*** DATA SHOWN ***

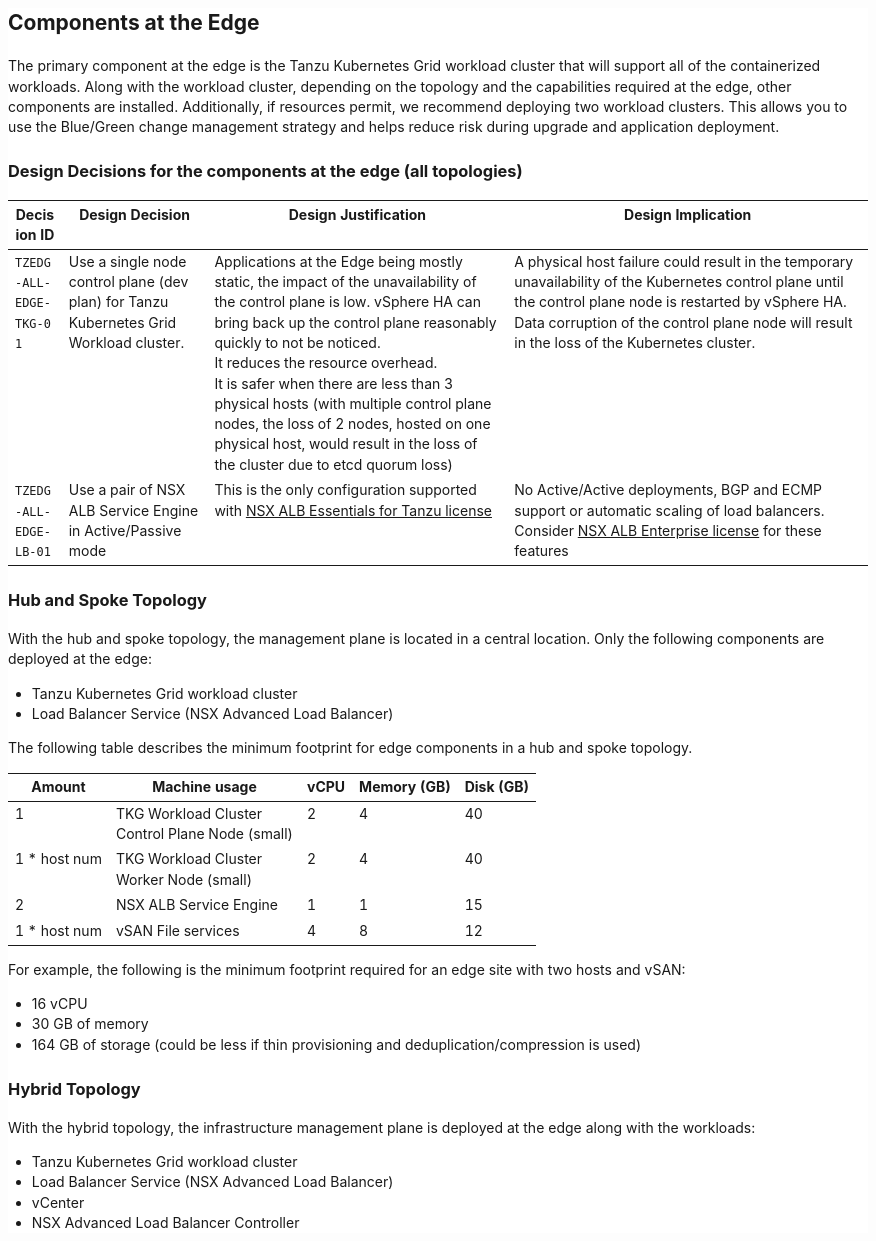 ## Components at the Edge

The primary component at the edge is the Tanzu Kubernetes Grid workload cluster that will support all of the containerized workloads. Along with the workload cluster, depending on the topology and the capabilities required at the edge, other components are installed.
Additionally, if resources permit, we recommend deploying two workload clusters. This allows you to use the Blue/Green change management strategy and helps reduce risk during upgrade and application deployment.

### Design Decisions for the components at the edge (all topologies)

| Decision ID | Design Decision | Design Justification | Design Implication |
| --- | --- | --- | --- |
| `TZEDG-ALL-EDGE-TKG-01` | Use a single node control plane (dev plan) for Tanzu Kubernetes Grid Workload cluster. | Applications at the Edge being mostly static, the impact of the unavailability of the control plane is low. vSphere HA can bring back up the control plane reasonably quickly to not be noticed.<br />It reduces the resource overhead.<br />It is safer when there are less than 3 physical hosts (with multiple control plane nodes, the loss of 2 nodes, hosted on one physical host, would result in the loss of the cluster due to etcd quorum loss) | A physical host failure could result in the temporary unavailability of the Kubernetes control plane until the control plane node is restarted by vSphere HA. Data corruption of the control plane node will result in the loss of the Kubernetes cluster. |
| `TZEDG-ALL-EDGE-LB-01` | Use a pair of NSX ALB Service Engine in Active/Passive mode | This is the only configuration supported with [NSX ALB Essentials for Tanzu license][200] | No Active/Active deployments, BGP and ECMP support or automatic scaling of load balancers. Consider [NSX ALB Enterprise license][200] for these features |

### Hub and Spoke Topology

With the hub and spoke topology, the management plane is located in a central location. Only the following components are deployed at the edge:

- Tanzu Kubernetes Grid workload cluster
- Load Balancer Service (NSX Advanced Load Balancer)

The following table describes the minimum footprint for edge components in a hub and spoke topology.

| Amount | Machine usage | vCPU | Memory (GB) | Disk (GB) |
| --- | --- | --- | --- | --- |
| 1   | TKG Workload Cluster<br />Control Plane Node (small) | 2   | 4   | 40  |
| 1 * host num | TKG Workload Cluster<br />Worker Node (small) | 2   | 4   | 40  |
| 2   | NSX ALB Service Engine | 1   | 1   | 15  |
| 1 * host num | vSAN File services | 4   | 8   | 12  |

For example, the following is the minimum footprint required for an edge site with two hosts and vSAN:

- 16 vCPU
- 30 GB of memory
- 164 GB of storage (could be less if thin provisioning and deduplication/compression is used)

### Hybrid Topology

With the hybrid topology, the infrastructure management plane is deployed at the edge along with the workloads:

- Tanzu Kubernetes Grid workload cluster
- Load Balancer Service (NSX Advanced Load Balancer)
- vCenter
- NSX Advanced Load Balancer Controller


[200]: https://avinetworks.com/docs/latest/nsx-alb-license-editions/
[201]: https://avinetworks.com/docs/latest/avi-controller-sizing/
[204]: https://docs.vmware.com/en/VMware-vSphere/7.0/com.vmware.vcenter.install.doc/GUID-88571D8A-46E1-464D-A349-4DC43DCAF320.html
[210]: https://core.vmware.com/resource/vsan-2-node-cluster-guide
[211]: https://docs.vmware.com/en/VMware-Tanzu/services/tanzu-reference-architecture/GUID-reference-designs-index.html
[212]: https://core.vmware.com/resource/vsan-2-node-cluster-guide
[410]: https://avinetworks.com/docs/20.1/sizing-service-engines
[610]: https://docs.vmware.com/en/VMware-Tanzu-Kubernetes-Grid/1.4/vmware-tanzu-kubernetes-grid-14/GUID-tanzu-k8s-clusters-multi-az-vsphere.html#single-cluster
[611]: https://docs.vmware.com/en/VMware-Tanzu/services/tanzu-reference-architecture/GUID-reference-designs-tko-on-vsphere.html
[620]: https://docs.vmware.com/en/VMware-Tanzu-Kubernetes-Grid/1.5/vmware-tanzu-kubernetes-grid-15/GUID-packages-cert-manager.html
[621]: https://docs.vmware.com/en/VMware-Tanzu-Kubernetes-Grid/1.5/vmware-tanzu-kubernetes-grid-15/GUID-packages-ingress-contour.html
[622]: https://docs.vmware.com/en/VMware-Tanzu-Kubernetes-Grid/1.5/vmware-tanzu-kubernetes-grid-15/GUID-packages-harbor-registry.html
[701]: https://docs.vmware.com/en/VMware-Tanzu-Kubernetes-Grid/1.5/vmware-tanzu-kubernetes-grid-15/GUID-cluster-lifecycle-scale-cluster.html
[702]: https://cluster-api.sigs.k8s.io/tasks/updating-machine-templates.html#updating-infrastructure-machine-templates
[704]: https://docs.vmware.com/en/VMware-Tanzu-Kubernetes-Grid/1.5/vmware-tanzu-kubernetes-grid-15/GUID-upgrade-tkg-workload-clusters.html
[705]: https://docs.vmware.com/en/VMware-Tanzu-Kubernetes-Grid/1.5/vmware-tanzu-kubernetes-grid-15/GUID-packages-cli-reference-packages.html#update-package
[706]: https://velero.io/docs
[707]: https://docs.vmware.com/en/VMware-Tanzu-Kubernetes-Grid/1.5/vmware-tanzu-kubernetes-grid-15/GUID-cluster-lifecycle-backup-restore-mgmt-cluster.html?
[710]: https://docs.vmware.com/en/VMware-Tanzu-Mission-Control/services/tanzumc-concepts/GUID-CBD262E5-D1DD-4164-A5EE-28CED39BD202.html
[802]: https://docs.fluentbit.io/manual/administration/buffering-and-storage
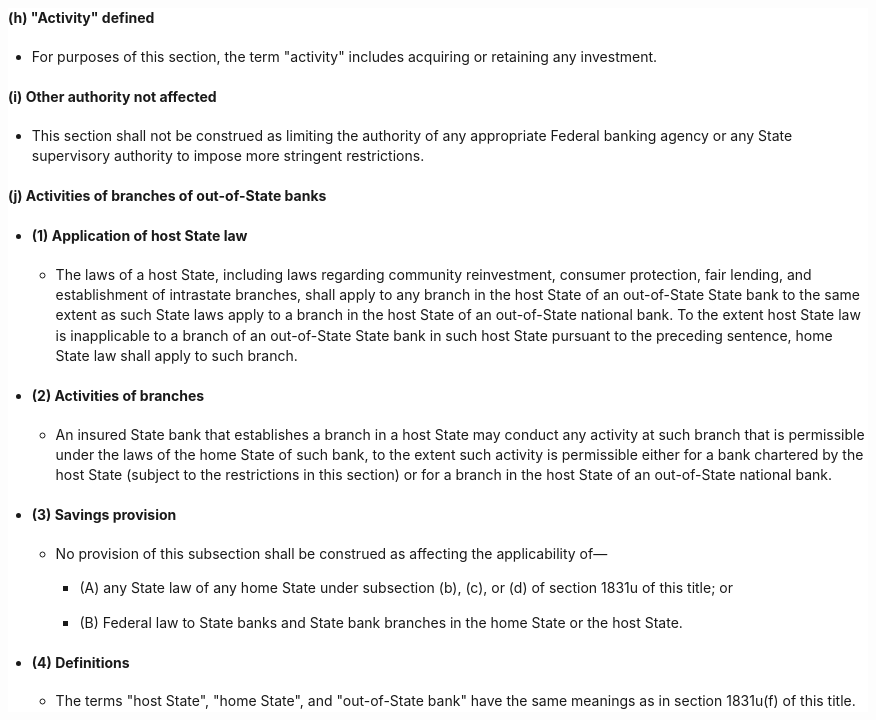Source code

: #### (h) "Activity" defined
* For purposes of this section, the term "activity" includes acquiring or retaining any investment.

#### (i) Other authority not affected
* This section shall not be construed as limiting the authority of any appropriate Federal banking agency or any State supervisory authority to impose more stringent restrictions.

#### (j) Activities of branches of out-of-State banks
* #### (1) Application of host State law
  * The laws of a host State, including laws regarding community reinvestment, consumer protection, fair lending, and establishment of intrastate branches, shall apply to any branch in the host State of an out-of-State State bank to the same extent as such State laws apply to a branch in the host State of an out-of-State national bank. To the extent host State law is inapplicable to a branch of an out-of-State State bank in such host State pursuant to the preceding sentence, home State law shall apply to such branch.

* #### (2) Activities of branches
  * An insured State bank that establishes a branch in a host State may conduct any activity at such branch that is permissible under the laws of the home State of such bank, to the extent such activity is permissible either for a bank chartered by the host State (subject to the restrictions in this section) or for a branch in the host State of an out-of-State national bank.

* #### (3) Savings provision
  * No provision of this subsection shall be construed as affecting the applicability of—

    * (A) any State law of any home State under subsection (b), (c), or (d) of section 1831u of this title; or

    * (B) Federal law to State banks and State bank branches in the home State or the host State.

* #### (4) Definitions
  * The terms "host State", "home State", and "out-of-State bank" have the same meanings as in section 1831u(f) of this title.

*** End of DATA SHOWN ***

**PROBLEM TO WORK ON**
Apply a filter for "storage" to the data above, then copy each line that matches.

**EXERCISE RESULT**
- 164 GB of storage (could be less if thin provisioning and deduplication/compression is used)
[802]: https://docs.fluentbit.io/manual/administration/buffering-and-storage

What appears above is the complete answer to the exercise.